7. Debates, limitations, and research directions
Several tensions recur across the literature. One is the trade-off between openness and controlled access. ES-CodeGen includes Access as a dimension precisely because public release of weights, data, and documentation may aid transparency and scientific scrutiny, yet unrestricted access may create confidentiality or misuse risks (Xu et al., 26 Jul 2025). Another is the trade-off between code quality and other ethical goals. The social-bias study reports that larger models with stronger HumanEval performance can exhibit substantially worse CBS, which indicates that optimization for programming benchmarks does not guarantee equitable behavior (Liu et al., 2023).
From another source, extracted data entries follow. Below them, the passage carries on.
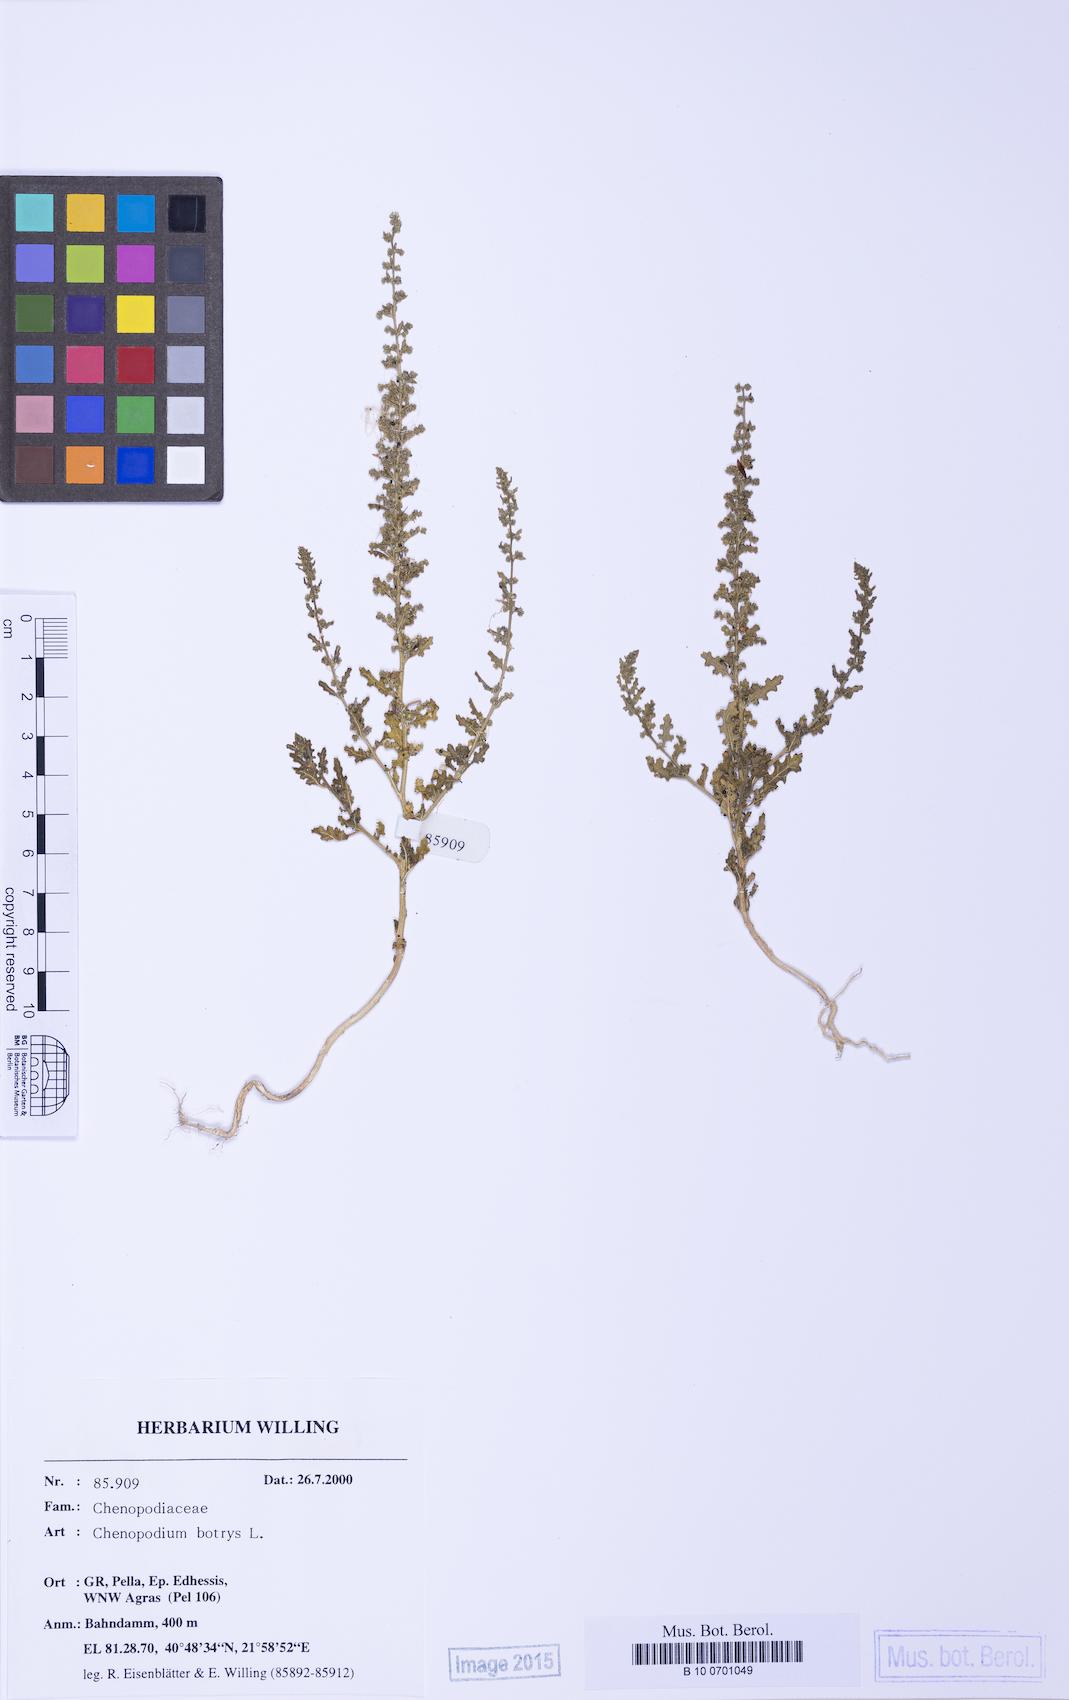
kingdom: Plantae
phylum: Tracheophyta
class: Magnoliopsida
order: Caryophyllales
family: Amaranthaceae
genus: Dysphania
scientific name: Dysphania botrys
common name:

A further debate concerns consent mechanisms. Although datasets such as The Stack v2 are described as allowing opt-out, practitioners in the ES-CodeGen survey, especially impacted users, strongly prefer opt-in over opt-out (Xu et al., 26 Jul 2025). This distinction matters because the Subject Rights dimension is not merely about formal removability but about the prior legitimacy of inclusion. Similarly, the IP Rights dimension is not exhausted by avoiding verbatim memorization; it also includes source acknowledgement, license compliance, and distinctiveness requirements (Xu et al., 26 Jul 2025).
Theoretical limitations also shape the field. The impossibility result for single-snippet attribution means that provenance claims must be calibrated carefully. Overstating certainty about the origin of an isolated code snippet would conflict with the Accountability dimension’s emphasis on traceability grounded in valid evidence (Ma et al., 2023). This result encourages a shift from deterministic provenance assertions toward probabilistic classification and set-level verification.
The ES-CodeGen survey additionally reports an important sociotechnical blind spot: before reflection, 56.3% of respondents ignored Social Acceptability, and 46.9% ignored Social Responsibility and Labor Rights; after reflection, more than 80% rated these as moderately or very relevant (Xu et al., 26 Jul 2025). This suggests that current practice may overemphasize legal and technical issues while underweighting community impact, worker treatment, and culturally situated harms. The taxonomy’s inclusion of these dimensions is therefore corrective rather than merely descriptive.
Research directions implied by the existing literature include scalable opt-in workflows, stronger privacy and license audits, anti-bias evaluation suites integrated with code-generation benchmarks, environmental accounting for both training and inference, and formal interfaces for audit logs and supply-chain metadata (Xu et al., 26 Jul 2025). The combined body of work indicates that ES-CodeGen is not a single algorithmic solution but an organizing framework for aligning provenance, fairness, quality, accountability, and sustainability in code generation systems.